この記事では、「なぜこんなにも仕事が多くなってしまうのか?」という原因の整理から始まり、そのまま放置すると心身にどのような影響を及ぼすか、そして具体的にどう対処すればいいのかという実践的なヒントを多角的にご紹介してきました。

あなたの「違和感」は、無視していいものではありません。

たとえ「パート」という立場であっても、過度な負担を背負って良い理由にはなりません
また、「仕事を減らしたい」と感じることは、決してわがままではなく、長く健康的に働くために必要な視点です。
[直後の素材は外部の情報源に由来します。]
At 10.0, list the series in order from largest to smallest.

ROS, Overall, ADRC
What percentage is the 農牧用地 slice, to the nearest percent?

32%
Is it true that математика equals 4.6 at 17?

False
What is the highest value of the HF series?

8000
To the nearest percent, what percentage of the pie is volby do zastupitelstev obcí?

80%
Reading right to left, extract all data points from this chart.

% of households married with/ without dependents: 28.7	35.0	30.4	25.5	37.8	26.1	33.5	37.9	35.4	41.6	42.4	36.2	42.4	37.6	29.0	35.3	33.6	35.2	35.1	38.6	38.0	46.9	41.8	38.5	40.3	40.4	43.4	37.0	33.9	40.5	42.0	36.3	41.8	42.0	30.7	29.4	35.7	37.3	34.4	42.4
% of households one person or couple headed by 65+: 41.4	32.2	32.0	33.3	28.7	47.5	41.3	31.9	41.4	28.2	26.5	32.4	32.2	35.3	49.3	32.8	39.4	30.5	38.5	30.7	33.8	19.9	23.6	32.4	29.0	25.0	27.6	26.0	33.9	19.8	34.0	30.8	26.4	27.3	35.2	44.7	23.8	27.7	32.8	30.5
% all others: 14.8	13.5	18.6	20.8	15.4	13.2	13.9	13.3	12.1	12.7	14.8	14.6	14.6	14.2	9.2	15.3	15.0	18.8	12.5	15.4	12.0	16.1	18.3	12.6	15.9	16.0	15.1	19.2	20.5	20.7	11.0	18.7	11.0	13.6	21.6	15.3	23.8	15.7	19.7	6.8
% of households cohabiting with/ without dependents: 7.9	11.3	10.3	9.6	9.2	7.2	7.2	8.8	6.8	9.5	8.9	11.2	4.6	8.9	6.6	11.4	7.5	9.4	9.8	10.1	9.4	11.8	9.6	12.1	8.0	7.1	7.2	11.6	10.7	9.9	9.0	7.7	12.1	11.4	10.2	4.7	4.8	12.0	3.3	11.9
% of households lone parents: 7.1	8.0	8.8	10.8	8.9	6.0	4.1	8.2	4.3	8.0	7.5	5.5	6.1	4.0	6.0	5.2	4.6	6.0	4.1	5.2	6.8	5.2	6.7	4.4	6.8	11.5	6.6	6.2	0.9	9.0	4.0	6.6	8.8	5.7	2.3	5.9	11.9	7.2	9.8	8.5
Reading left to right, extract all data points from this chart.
専門的な研究でも、職場で自分の役割や限界を言葉で共有できる環境の有無が、バーンアウトや離職リスクに深く関わっていると示されています(Howard, 2015, https://spark.parkland.edu/cgi/viewcontent.cgi?article=1145&context=ah; Albalawi et al., 2023, https://www.benkjournal.com/article/download/458/402)。

この記事では以下のようなポイントに触れました

  • 業務量の見える化で、現状を客観視する
  • 無理を伝えるスキルを持つことで、摩擦を減らしながら調整する
  • 断ることへの罪悪感を手放し、健全な関係を築く
  • 私生活を圧迫しない時間設計や習慣を取り入れる
  • どうしても通じない環境には、転職という選択肢も視野に入れる

こうした一つひとつの行動が、結果として「私はこの仕事で、この範囲で働きたい」と自分の働き方に自信を持てる状態へとつながっていきます。

働き方は変えられる。そして、変えていいのです。

最後にお伝えしたいのは、「あなたには、働き方を選び直す権利がある」ということ。
今の職場で少しずつ改善していく方法もあれば、新しい環境に飛び込むこともできます。
そのどちらを選んでもいいのです。重要なのは、自分の心の声に正直になることです。

過度な責任感に縛られすぎず、他人の期待に応えすぎず、あなた自身のために働くという視点を忘れないでください。

あなたの違和感は、あなた自身を守るための「大切なサイン」です。
どうか、それを無視しないでください。